In that passage may be the key to Ellms' unusual telling of Benito de Soto's story. De Soto was recognized in the street by one of the soldiers that survived the horror aboard Morning Star. The pirate was arrested and confined for an unusually long time while the Gibraltar authorities took statements from his unfortunate victims. Ellms, who was stationed on Gibraltar at the time, had the opportunity to visit de Soto in prison. The ambivalence Ellms felt toward the disease ravaged prisoner he met comes across very clearly in the writing. I have to wonder if Ellms felt sorry for de Soto, and chose a secondary villain to blame the Morning Star atrocity on.
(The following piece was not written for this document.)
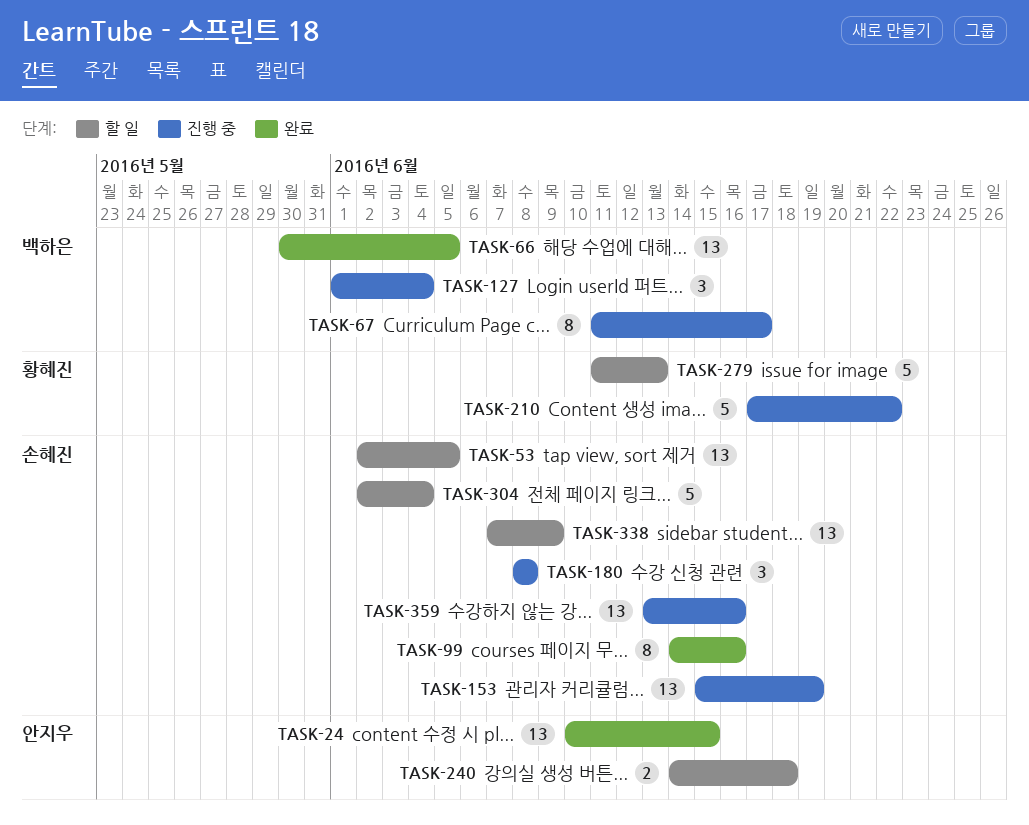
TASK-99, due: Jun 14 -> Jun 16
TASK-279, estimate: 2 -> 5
De Soto was tried and convicted and sentenced to hang. Ellms witnessed the execution, and he offers a picture of a repentant pirate who "...seemed to wish for the moment that would send him before his Creator". De Soto died in 1832 and his head was displayed on a pike as a warning to other pirates.
Its rather poignant really, the juxtaposition between Charles Ellms and Benito de Soto. Ellms, whose book paints even the most gentlemanly privateers as blackguards and criminals, gives de Soto a generous dose of humanity. De Soto, who was certainly the kind of villain that would make Rob Zombie drool (I can hear the man now - "Sherri! This shit writes itself!"), comes off as a lost kid who might just have fallen in with the wrong crowd.
This is why I keep digging into "The Pirates' Own Book". Thank you Charles Ellms. Now I can get back to those query letters.